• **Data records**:
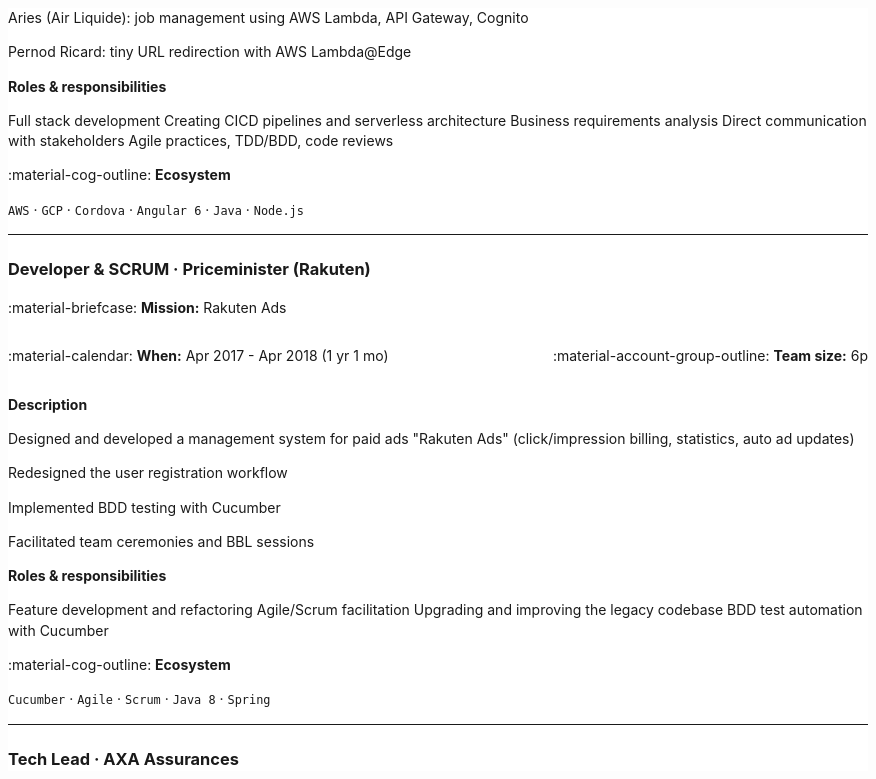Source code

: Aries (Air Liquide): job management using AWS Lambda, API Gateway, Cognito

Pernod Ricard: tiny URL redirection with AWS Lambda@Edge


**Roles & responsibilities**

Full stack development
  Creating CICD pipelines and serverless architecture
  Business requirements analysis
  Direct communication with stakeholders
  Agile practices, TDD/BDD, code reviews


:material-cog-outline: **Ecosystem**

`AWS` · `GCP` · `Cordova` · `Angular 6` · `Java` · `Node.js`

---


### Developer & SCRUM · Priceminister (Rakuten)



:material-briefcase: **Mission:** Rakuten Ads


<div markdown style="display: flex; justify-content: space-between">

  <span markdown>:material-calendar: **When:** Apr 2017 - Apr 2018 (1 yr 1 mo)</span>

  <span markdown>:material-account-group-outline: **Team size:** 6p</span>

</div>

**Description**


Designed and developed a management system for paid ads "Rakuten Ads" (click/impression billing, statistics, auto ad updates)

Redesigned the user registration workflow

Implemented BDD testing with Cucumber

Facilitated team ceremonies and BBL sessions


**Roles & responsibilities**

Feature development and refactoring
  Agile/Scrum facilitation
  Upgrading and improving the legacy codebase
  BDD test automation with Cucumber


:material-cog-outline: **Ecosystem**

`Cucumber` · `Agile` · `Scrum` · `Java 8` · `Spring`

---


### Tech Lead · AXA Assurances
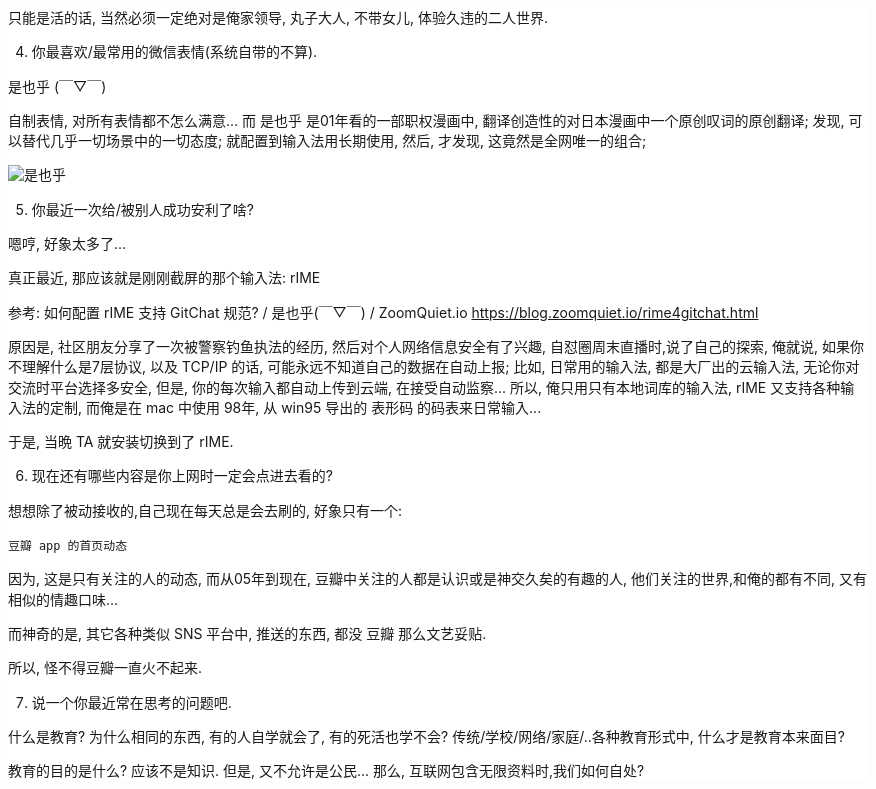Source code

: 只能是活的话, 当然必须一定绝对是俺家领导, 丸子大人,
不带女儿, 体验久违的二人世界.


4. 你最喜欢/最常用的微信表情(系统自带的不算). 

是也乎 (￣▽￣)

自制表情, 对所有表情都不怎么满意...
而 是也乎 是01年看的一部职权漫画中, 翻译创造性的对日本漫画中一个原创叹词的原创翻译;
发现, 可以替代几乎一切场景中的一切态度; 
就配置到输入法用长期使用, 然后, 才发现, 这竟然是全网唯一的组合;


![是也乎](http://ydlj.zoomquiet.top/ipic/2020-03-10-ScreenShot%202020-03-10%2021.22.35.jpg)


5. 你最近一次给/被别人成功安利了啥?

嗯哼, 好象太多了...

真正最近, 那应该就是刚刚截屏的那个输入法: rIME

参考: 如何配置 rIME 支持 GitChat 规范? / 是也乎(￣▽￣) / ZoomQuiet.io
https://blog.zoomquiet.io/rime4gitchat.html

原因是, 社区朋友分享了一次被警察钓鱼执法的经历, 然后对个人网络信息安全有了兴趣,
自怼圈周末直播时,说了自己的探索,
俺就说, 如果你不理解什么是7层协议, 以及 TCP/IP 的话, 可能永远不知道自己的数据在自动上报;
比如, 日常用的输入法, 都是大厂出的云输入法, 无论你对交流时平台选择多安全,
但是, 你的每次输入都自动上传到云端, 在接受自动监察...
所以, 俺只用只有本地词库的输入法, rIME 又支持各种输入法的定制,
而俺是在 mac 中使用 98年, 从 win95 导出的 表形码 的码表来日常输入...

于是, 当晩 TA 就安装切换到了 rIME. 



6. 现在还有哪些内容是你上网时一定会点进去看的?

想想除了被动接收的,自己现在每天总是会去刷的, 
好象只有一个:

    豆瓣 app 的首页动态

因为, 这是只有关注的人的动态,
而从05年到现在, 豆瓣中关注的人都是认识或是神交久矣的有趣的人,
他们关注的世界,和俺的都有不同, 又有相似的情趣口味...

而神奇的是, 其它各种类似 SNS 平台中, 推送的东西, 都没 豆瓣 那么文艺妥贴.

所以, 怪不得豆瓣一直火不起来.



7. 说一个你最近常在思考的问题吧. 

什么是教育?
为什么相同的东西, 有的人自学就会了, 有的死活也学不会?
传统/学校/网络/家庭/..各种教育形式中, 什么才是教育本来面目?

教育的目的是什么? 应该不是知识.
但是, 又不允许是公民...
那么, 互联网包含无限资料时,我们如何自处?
...
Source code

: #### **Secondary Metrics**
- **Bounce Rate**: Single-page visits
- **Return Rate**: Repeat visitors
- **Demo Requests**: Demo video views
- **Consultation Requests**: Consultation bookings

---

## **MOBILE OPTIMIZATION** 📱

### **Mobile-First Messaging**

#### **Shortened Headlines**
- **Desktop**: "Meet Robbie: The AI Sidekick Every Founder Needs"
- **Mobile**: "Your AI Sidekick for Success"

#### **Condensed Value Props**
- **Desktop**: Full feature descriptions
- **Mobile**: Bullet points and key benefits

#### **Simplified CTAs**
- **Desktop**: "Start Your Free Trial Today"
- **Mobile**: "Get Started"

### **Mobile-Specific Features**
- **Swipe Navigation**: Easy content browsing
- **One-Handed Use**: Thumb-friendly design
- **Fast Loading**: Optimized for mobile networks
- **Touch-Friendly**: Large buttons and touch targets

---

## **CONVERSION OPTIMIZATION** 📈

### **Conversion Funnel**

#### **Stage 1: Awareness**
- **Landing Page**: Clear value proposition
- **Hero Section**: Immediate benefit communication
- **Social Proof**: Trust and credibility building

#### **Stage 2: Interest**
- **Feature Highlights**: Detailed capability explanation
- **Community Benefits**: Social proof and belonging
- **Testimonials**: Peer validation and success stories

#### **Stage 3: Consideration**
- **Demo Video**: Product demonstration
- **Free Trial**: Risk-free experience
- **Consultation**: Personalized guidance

• **What to produce**:
Only lines that include "Demo" are counted here. Give their number for the records above and add nothing.

• **Problem solution**:
2